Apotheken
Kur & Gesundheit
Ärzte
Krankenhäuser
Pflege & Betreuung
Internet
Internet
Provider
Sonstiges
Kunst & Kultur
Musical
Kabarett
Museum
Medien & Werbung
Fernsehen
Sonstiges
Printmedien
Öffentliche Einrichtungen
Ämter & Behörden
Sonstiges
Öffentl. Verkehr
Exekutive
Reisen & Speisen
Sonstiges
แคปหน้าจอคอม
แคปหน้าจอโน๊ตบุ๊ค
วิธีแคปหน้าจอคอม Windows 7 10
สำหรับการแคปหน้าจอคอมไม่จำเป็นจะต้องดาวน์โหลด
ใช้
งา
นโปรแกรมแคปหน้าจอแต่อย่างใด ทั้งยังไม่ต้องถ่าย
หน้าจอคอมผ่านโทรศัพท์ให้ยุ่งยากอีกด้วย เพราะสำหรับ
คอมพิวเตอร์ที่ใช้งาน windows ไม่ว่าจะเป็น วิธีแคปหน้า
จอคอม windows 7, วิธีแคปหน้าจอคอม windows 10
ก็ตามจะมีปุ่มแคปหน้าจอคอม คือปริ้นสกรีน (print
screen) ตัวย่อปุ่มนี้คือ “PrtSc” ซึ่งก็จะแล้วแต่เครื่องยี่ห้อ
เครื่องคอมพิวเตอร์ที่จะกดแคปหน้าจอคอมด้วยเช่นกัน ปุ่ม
★ ★ ★ ★ ★
*Goal of the exercise*
The listing above is to be restated word for word.

*Result for this exercise*
Apotheken
Kur & Gesundheit
Ärzte
Krankenhäuser
Pflege & Betreuung
Internet
Internet
Provider
Sonstiges
Kunst & Kultur
Musical
Kabarett
Museum
Medien & Werbung
Fernsehen
Sonstiges
Printmedien
Öffentliche Einrichtungen
Ämter & Behörden
Sonstiges
Öffentl. Verkehr
Exekutive
Reisen & Speisen
Sonstiges
แคปหน้าจอคอม
แคปหน้าจอโน๊ตบุ๊ค
วิธีแคปหน้าจอคอม Windows 7 10
สำหรับการแคปหน้าจอคอมไม่จำเป็นจะต้องดาวน์โหลด
ใช้
งา
นโปรแกรมแคปหน้าจอแต่อย่างใด ทั้งยังไม่ต้องถ่าย
หน้าจอคอมผ่านโทรศัพท์ให้ยุ่งยากอีกด้วย เพราะสำหรับ
คอมพิวเตอร์ที่ใช้งาน windows ไม่ว่าจะเป็น วิธีแคปหน้า
จอคอม windows 7, วิธีแคปหน้าจอคอม windows 10
ก็ตามจะมีปุ่มแคปหน้าจอคอม คือปริ้นสกรีน (print
screen) ตัวย่อปุ่มนี้คือ “PrtSc” ซึ่งก็จะแล้วแต่เครื่องยี่ห้อ
เครื่องคอมพิวเตอร์ที่จะกดแคปหน้าจอคอมด้วยเช่นกัน ปุ่ม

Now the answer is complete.